Repeat the data below exactly, dropping any pictures it holds.

■ EXERCISE MATERIALS ■
·····

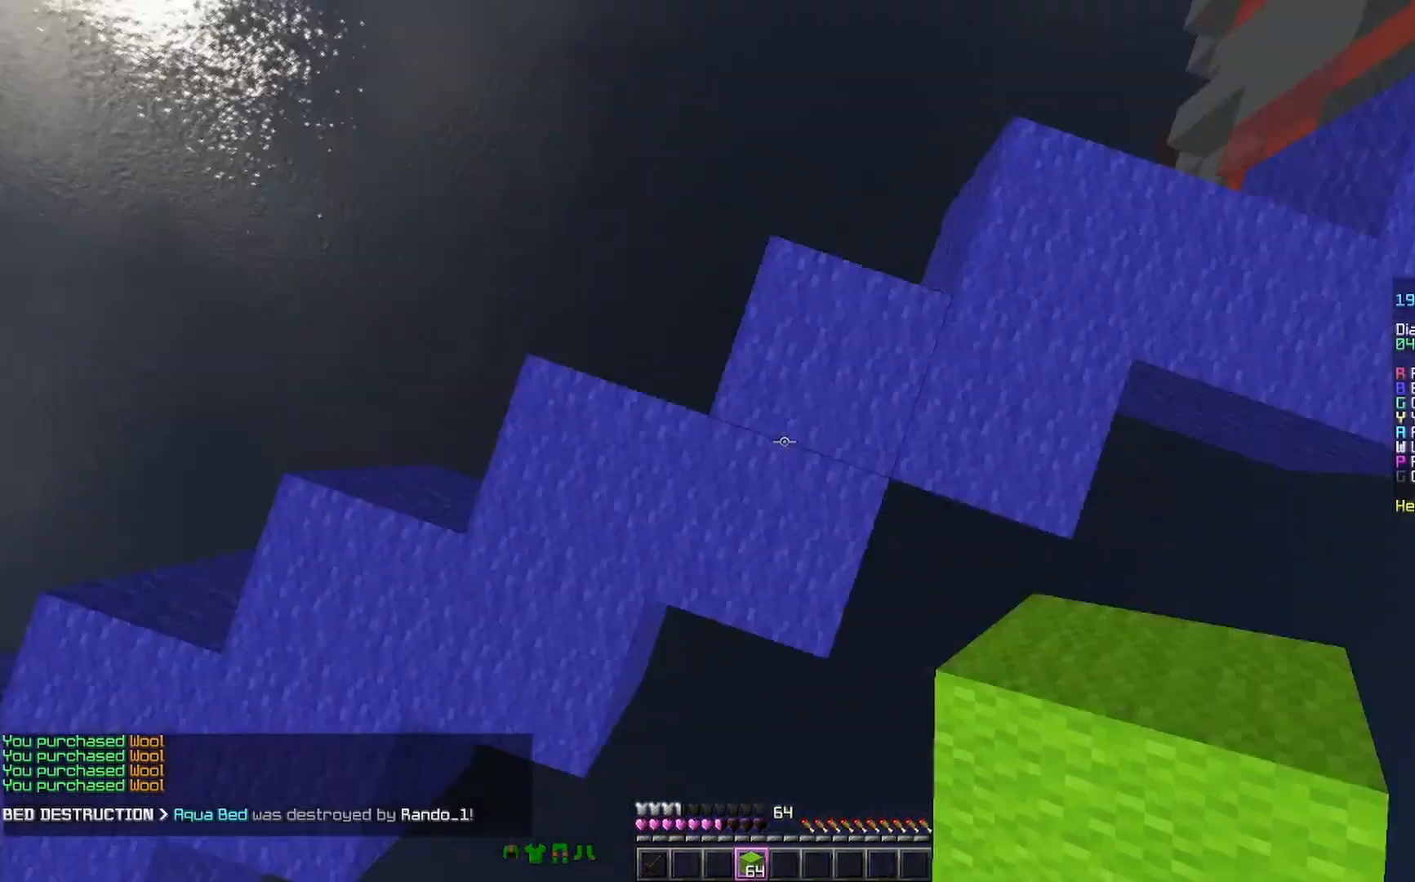
{"keys": ["s", "space"], "mouse": [], "events": [[400, "mouse_right", "down"], [467, "mouse_right", "up"], [467, "s", "down"]]}
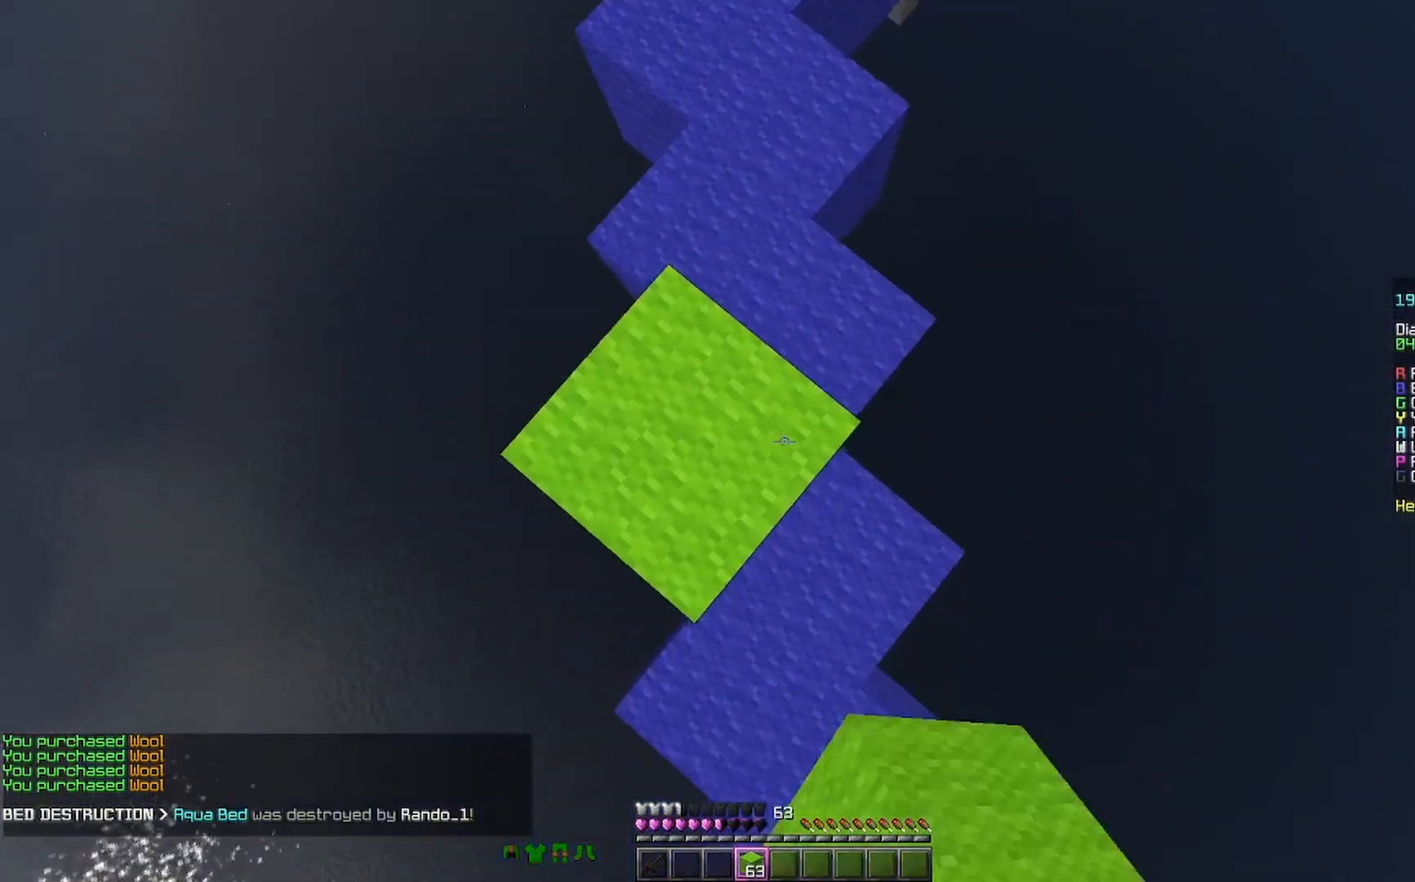
{"keys": ["s", "space"], "mouse": ["right"], "events": [[67, "s", "up"], [167, "s", "down"], [267, "mouse_right", "down"], [400, "mouse_right", "up"], [500, "mouse_right", "down"]]}
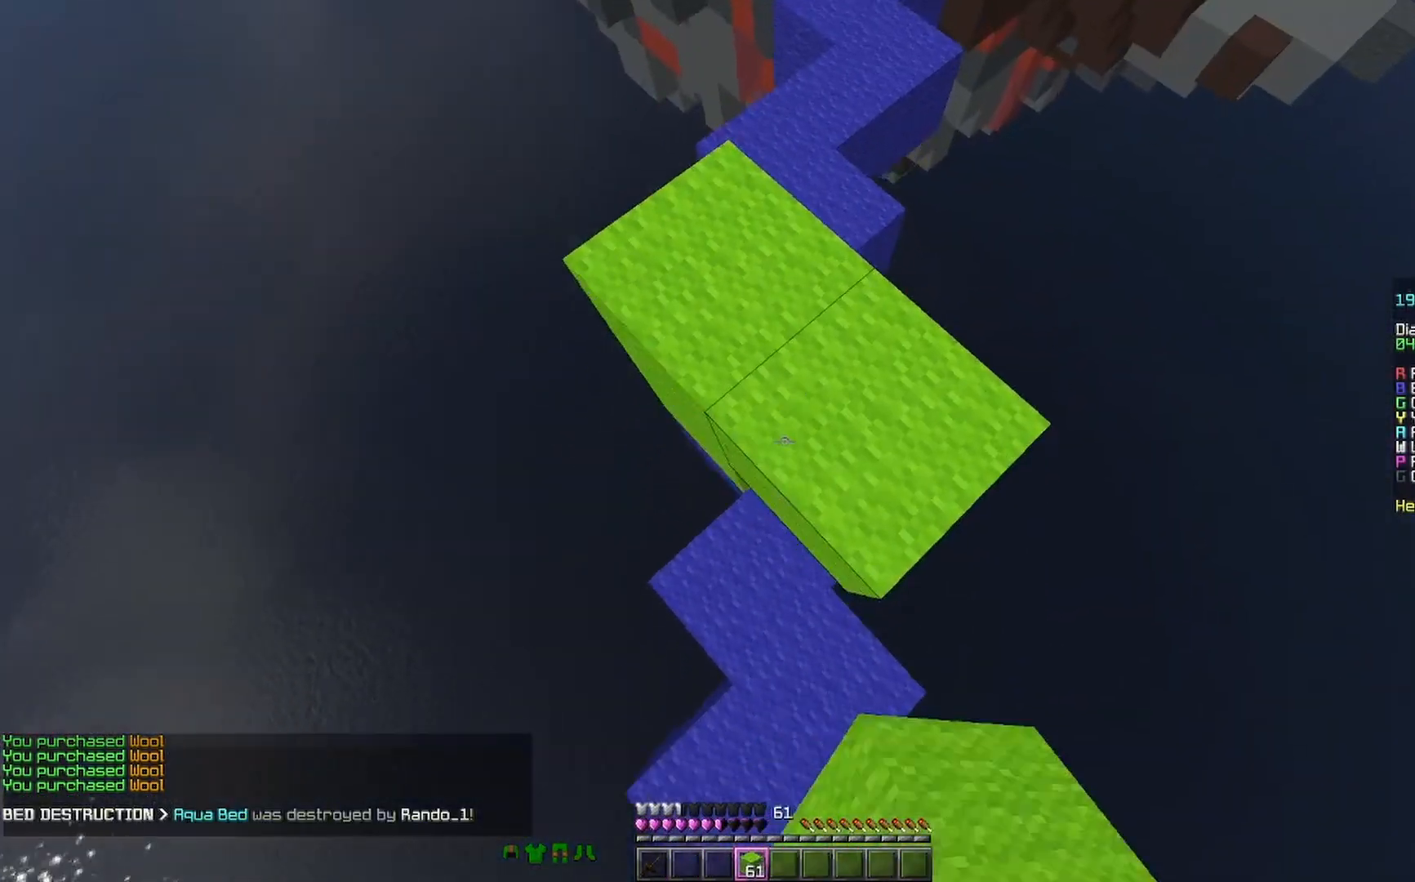
{"keys": ["space"], "mouse": [], "events": [[100, "mouse_right", "up"], [200, "mouse_right", "down"], [500, "mouse_right", "up"], [500, "s", "up"]]}
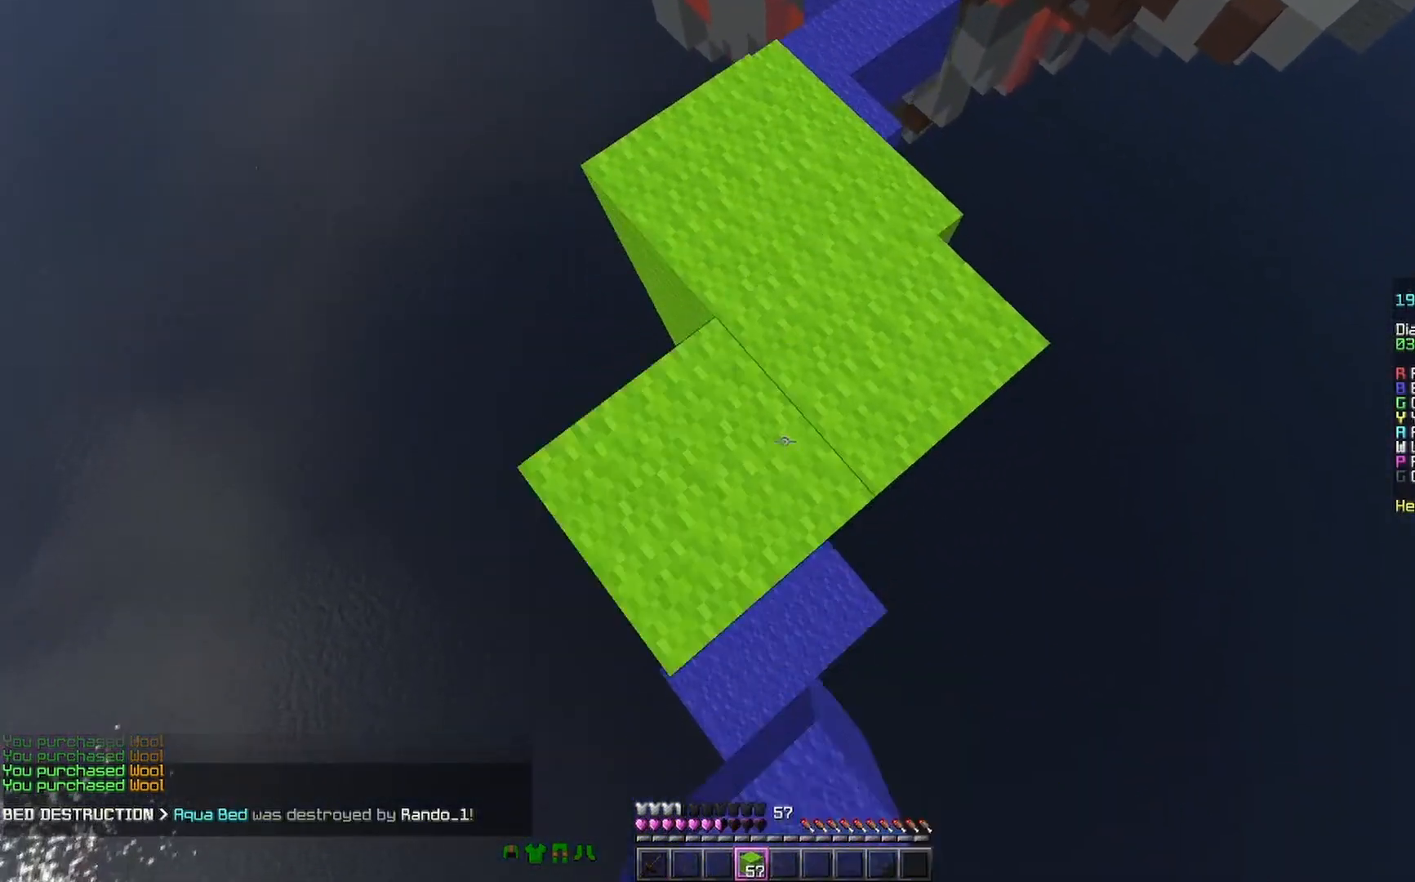
{"keys": ["space"], "mouse": [], "events": [[67, "w", "down"], [200, "mouse_right", "down"], [200, "w", "up"], [300, "mouse_right", "up"], [400, "mouse_right", "down"], [500, "mouse_right", "up"]]}
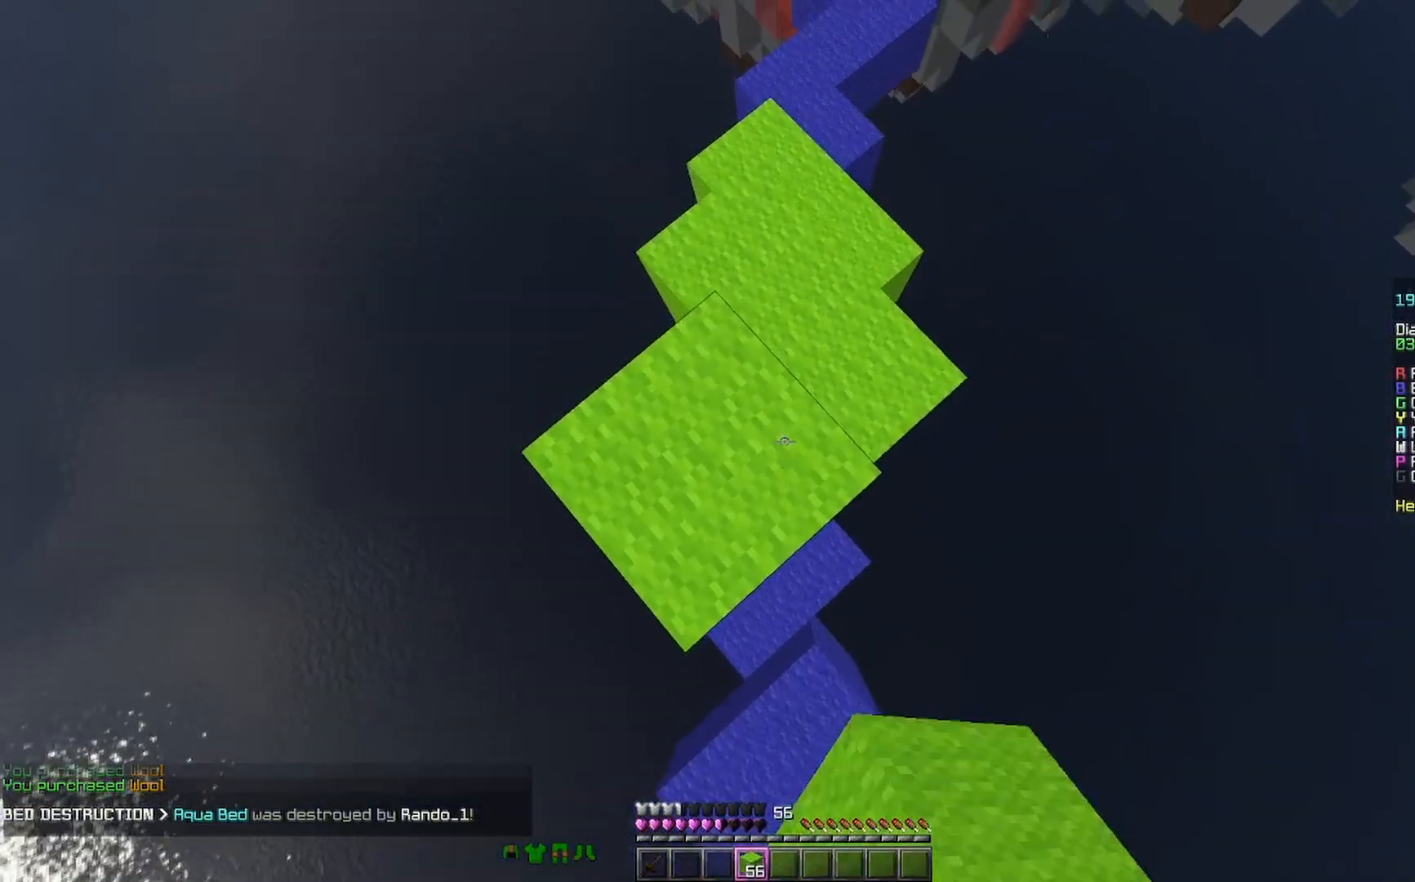
{"keys": ["space"], "mouse": [], "events": [[67, "mouse_right", "down"], [100, "mouse_right", "up"], [167, "mouse_right", "down"], [267, "mouse_right", "up"], [300, "mouse_right", "down"], [300, "s", "down"], [400, "a", "down"], [467, "a", "up"], [467, "mouse_right", "up"], [500, "s", "up"]]}
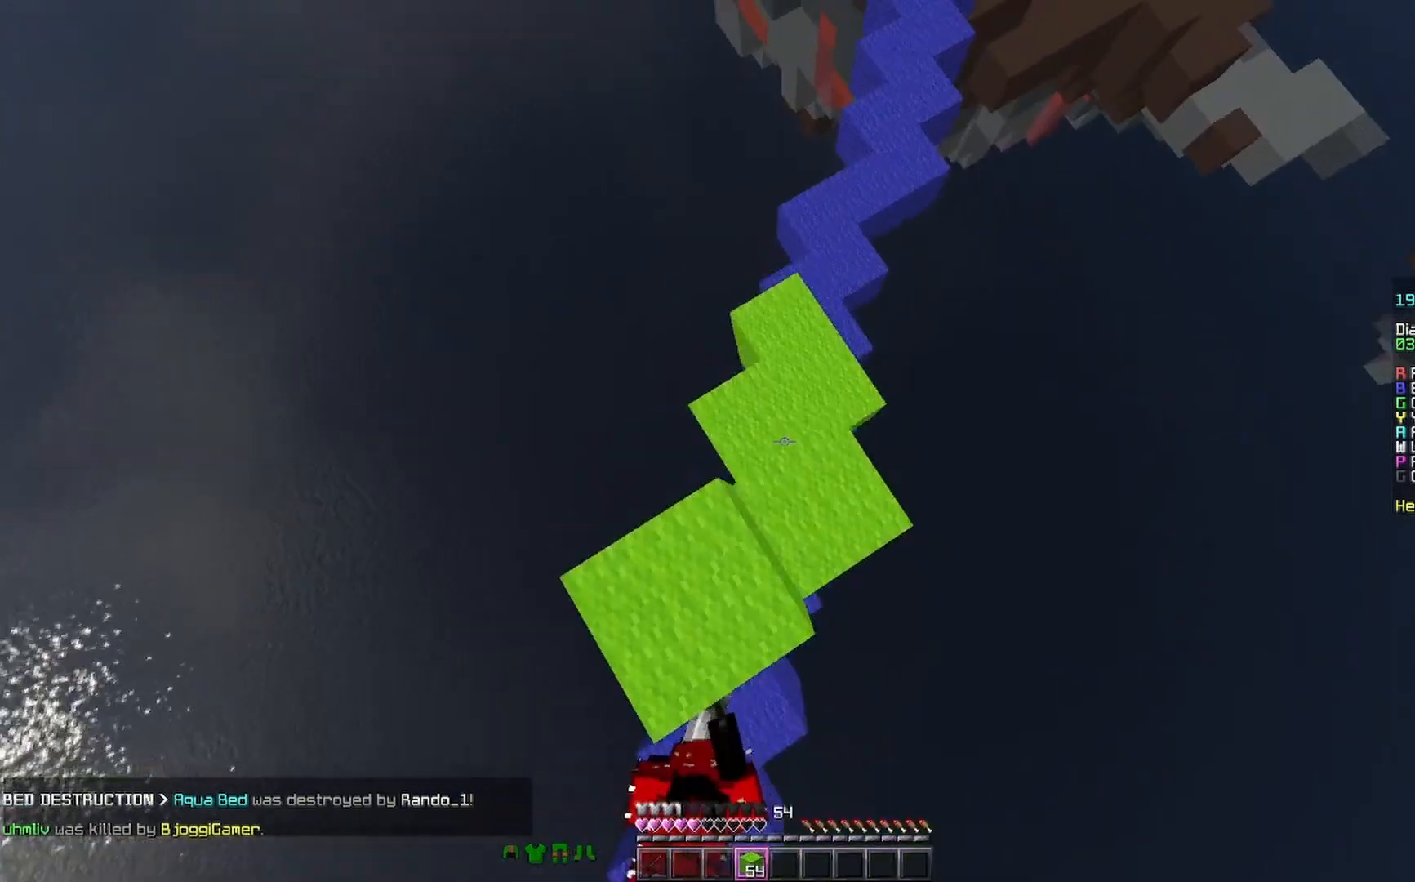
{"keys": ["a", "s", "space"], "mouse": ["right"], "events": [[67, "s", "down"], [167, "a", "down"], [267, "a", "up"], [300, "mouse_right", "down"], [400, "a", "down"], [400, "mouse_right", "up"], [467, "mouse_right", "down"]]}
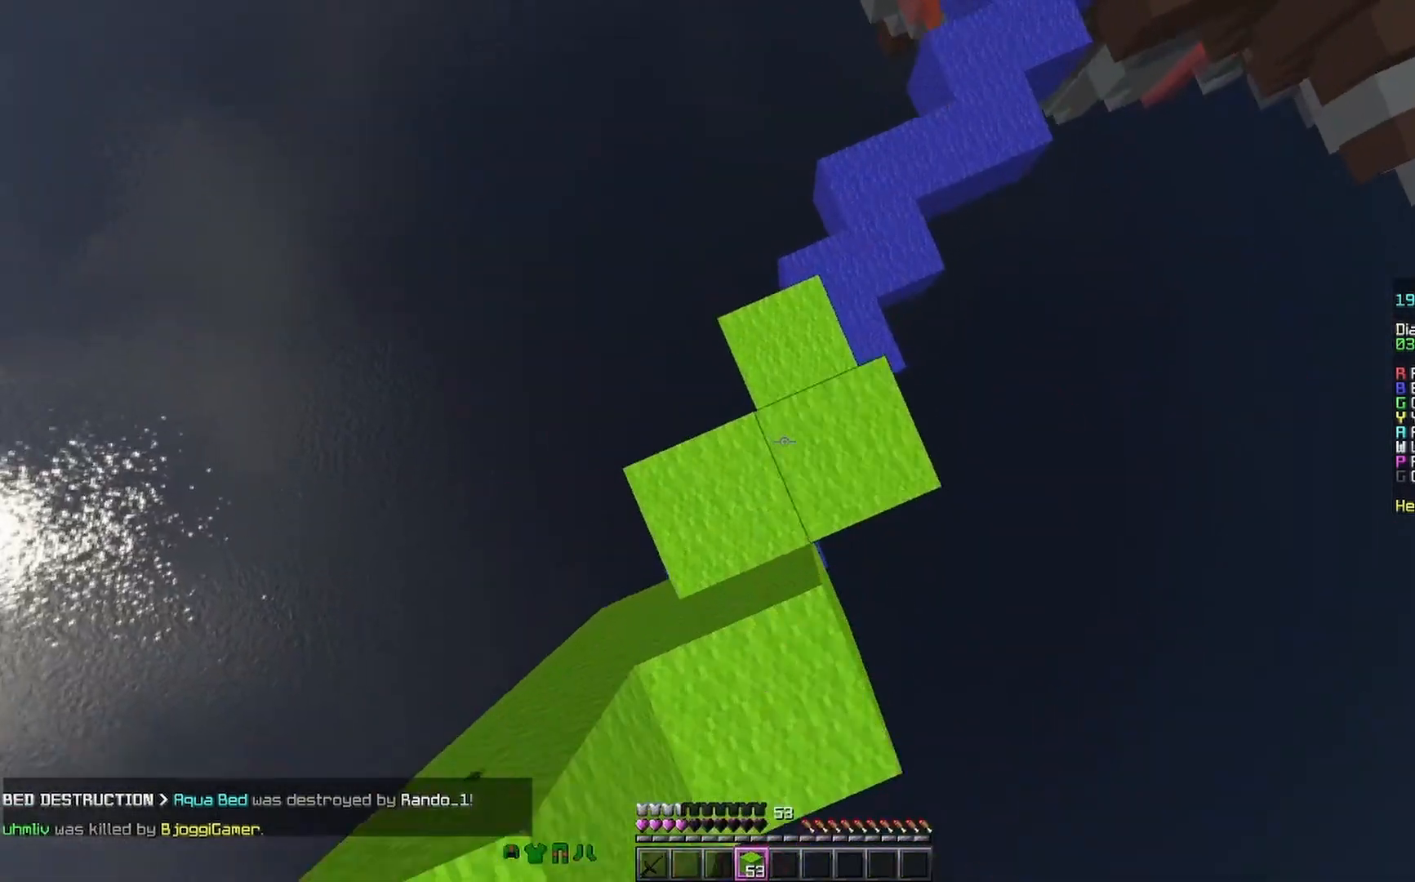
{"keys": ["s", "space"], "mouse": [], "events": [[67, "a", "up"], [267, "mouse_right", "up"], [300, "a", "down"], [300, "mouse_right", "down"], [400, "mouse_right", "up"], [500, "a", "up"]]}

·····

■ EXERCISE ANSWER ■
{"keys": ["s", "space"], "mouse": [], "events": [[400, "mouse_right", "down"], [467, "mouse_right", "up"], [467, "s", "down"]]}
{"keys": ["s", "space"], "mouse": ["right"], "events": [[67, "s", "up"], [167, "s", "down"], [267, "mouse_right", "down"], [400, "mouse_right", "up"], [500, "mouse_right", "down"]]}
{"keys": ["space"], "mouse": [], "events": [[100, "mouse_right", "up"], [200, "mouse_right", "down"], [500, "mouse_right", "up"], [500, "s", "up"]]}
{"keys": ["space"], "mouse": [], "events": [[67, "w", "down"], [200, "mouse_right", "down"], [200, "w", "up"], [300, "mouse_right", "up"], [400, "mouse_right", "down"], [500, "mouse_right", "up"]]}
{"keys": ["space"], "mouse": [], "events": [[67, "mouse_right", "down"], [100, "mouse_right", "up"], [167, "mouse_right", "down"], [267, "mouse_right", "up"], [300, "mouse_right", "down"], [300, "s", "down"], [400, "a", "down"], [467, "a", "up"], [467, "mouse_right", "up"], [500, "s", "up"]]}
{"keys": ["a", "s", "space"], "mouse": ["right"], "events": [[67, "s", "down"], [167, "a", "down"], [267, "a", "up"], [300, "mouse_right", "down"], [400, "a", "down"], [400, "mouse_right", "up"], [467, "mouse_right", "down"]]}
{"keys": ["s", "space"], "mouse": [], "events": [[67, "a", "up"], [267, "mouse_right", "up"], [300, "a", "down"], [300, "mouse_right", "down"], [400, "mouse_right", "up"], [500, "a", "up"]]}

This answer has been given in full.